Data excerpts
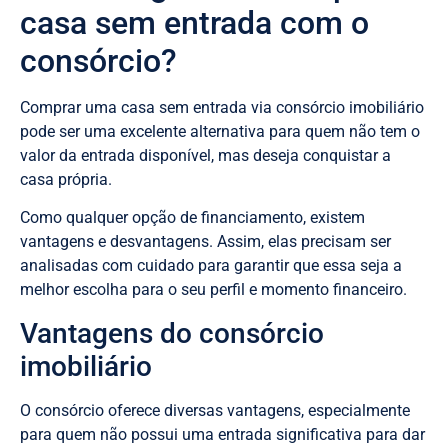
casa sem entrada com o
consórcio?
Comprar uma casa sem entrada via consórcio imobiliário
pode ser uma excelente alternativa para quem não tem o
valor da entrada disponível, mas deseja conquistar a
casa própria.
Como qualquer opção de financiamento, existem
vantagens e desvantagens. Assim, elas precisam ser
analisadas com cuidado para garantir que essa seja a
melhor escolha para o seu perfil e momento financeiro.
Vantagens do consórcio
imobiliário
O consórcio oferece diversas vantagens, especialmente
para quem não possui uma entrada significativa para dar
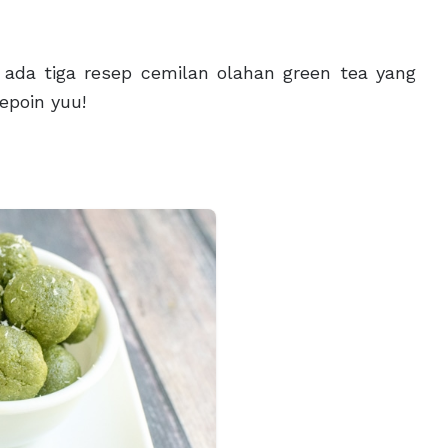
ada tiga resep cemilan olahan green tea yang
epoin yuu!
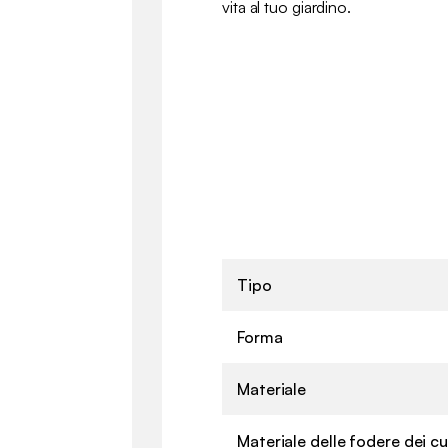
vita al tuo giardino.
Tipo
Forma
Materiale
Materiale delle fodere dei cu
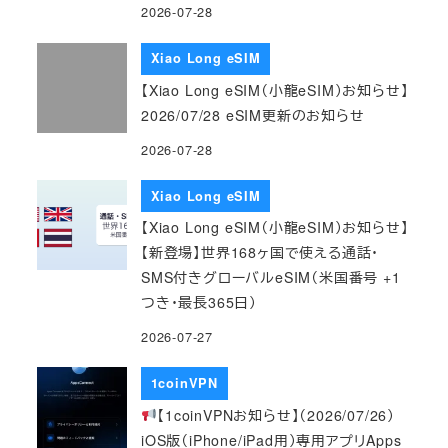
2026-07-28
Xiao Long eSIM
【Xiao Long eSIM（小龍eSIM）お知らせ】
2026/07/28 eSIM更新のお知らせ
2026-07-28
Xiao Long eSIM
【Xiao Long eSIM（小龍eSIM）お知らせ】
【新登場】世界168ヶ国で使える通話・
SMS付きグローバルeSIM（米国番号 +1
つき・最長365日）
2026-07-27
1coinVPN
【1coinVPNお知らせ】（2026/07/26）
iOS版（iPhone/iPad用）専用アプリApps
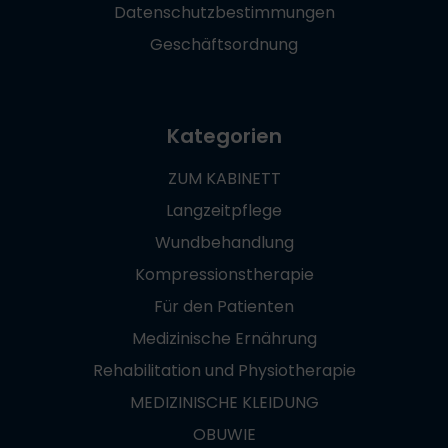
Datenschutzbestimmungen
Geschäftsordnung
Kategorien
ZUM KABINETT
Langzeitpflege
Wundbehandlung
Kompressionstherapie
Für den Patienten
Medizinische Ernährung
Rehabilitation und Physiotherapie
MEDIZINISCHE KLEIDUNG
OBUWIE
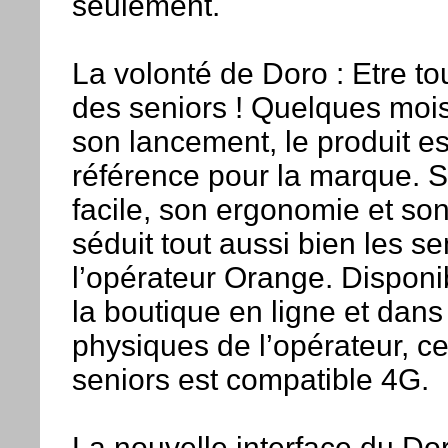
seulement.
La volonté de Doro : Etre to
des seniors ! Quelques moi
son lancement, le produit e
référence pour la marque. S
facile, son ergonomie et so
séduit tout aussi bien les se
l’opérateur Orange. Disponi
la boutique en ligne et dans
physiques de l’opérateur, 
seniors est compatible 4G.
La nouvelle interface du D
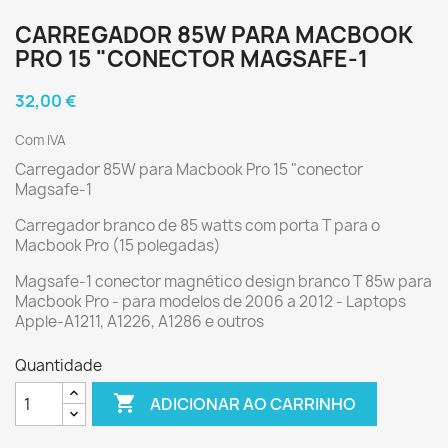
CARREGADOR 85W PARA MACBOOK
PRO 15 "CONECTOR MAGSAFE-1
32,00 €
Com IVA
Carregador 85W para Macbook Pro 15 "conector
Magsafe-1
Carregador branco de 85 watts com porta T para o
Macbook Pro (15 polegadas)
Magsafe-1 conector magnético design branco T 85w para
Macbook Pro - para modelos de 2006 a 2012 - Laptops
Apple-A1211, A1226, A1286 e outros
Quantidade

ADICIONAR AO CARRINHO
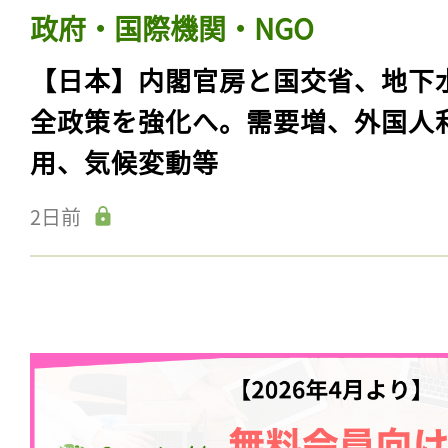
政府・国際機関・NGO
【日本】内閣官房と国交省、地下
全政策を強化へ。需要増、外国人
用、気候変動等
2日前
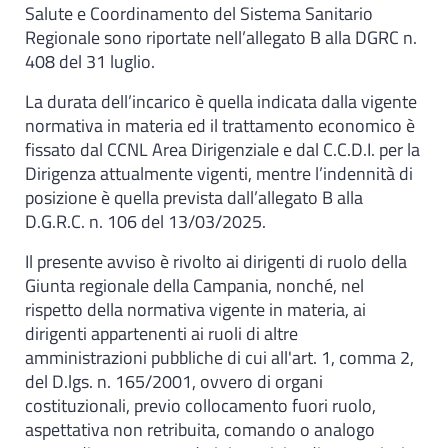
Salute e Coordinamento del Sistema Sanitario
Regionale sono riportate nell’allegato B alla DGRC n.
408 del 31 luglio.
La durata dell’incarico è quella indicata dalla vigente
normativa in materia ed il trattamento economico è
fissato dal CCNL Area Dirigenziale e dal C.C.D.I. per la
Dirigenza attualmente vigenti, mentre l’indennità di
posizione è quella prevista dall’allegato B alla
D.G.R.C. n. 106 del 13/03/2025.
Il presente avviso è rivolto ai dirigenti di ruolo della
Giunta regionale della Campania, nonché, nel
rispetto della normativa vigente in materia, ai
dirigenti appartenenti ai ruoli di altre
amministrazioni pubbliche di cui all'art. 1, comma 2,
del D.lgs. n. 165/2001, ovvero di organi
costituzionali, previo collocamento fuori ruolo,
aspettativa non retribuita, comando o analogo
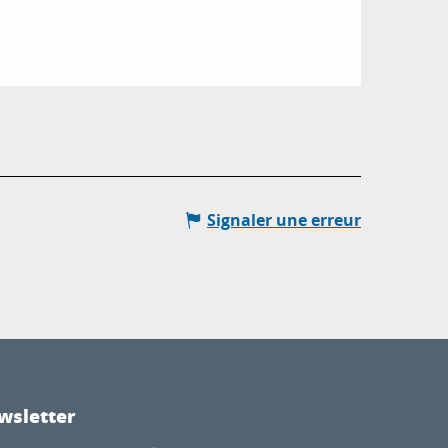
Signaler une erreur
wsletter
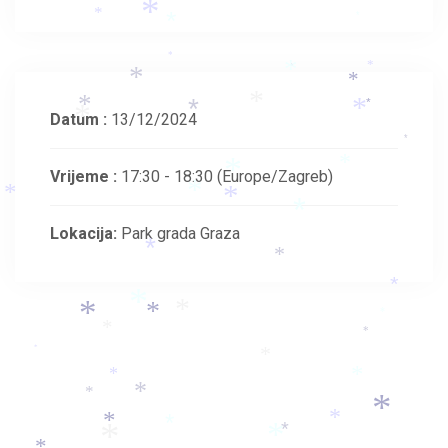
*
*
*
*
*
*
*
*
*
*
*
*
*
*
*
Datum :
13/12/2024
*
*
*
*
Vrijeme :
17:30 - 18:30
(Europe/Zagreb)
*
*
*
*
Lokacija:
Park grada Graza
*
*
*
*
*
*
*
*
*
*
*
*
*
*
*
*
*
*
*
*
*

Assigned task = Rewrite the text from the start of the records down through the line containing "melhor escolha para" as a JSON list of strings, one string per line, omitting blank lines. Leave the pictures out of the answer.

Final answer =
[
  "casa sem entrada com o",
  "consórcio?",
  "Comprar uma casa sem entrada via consórcio imobiliário",
  "pode ser uma excelente alternativa para quem não tem o",
  "valor da entrada disponível, mas deseja conquistar a",
  "casa própria.",
  "Como qualquer opção de financiamento, existem",
  "vantagens e desvantagens. Assim, elas precisam ser",
  "analisadas com cuidado para garantir que essa seja a",
  "melhor escolha para o seu perfil e momento financeiro."
]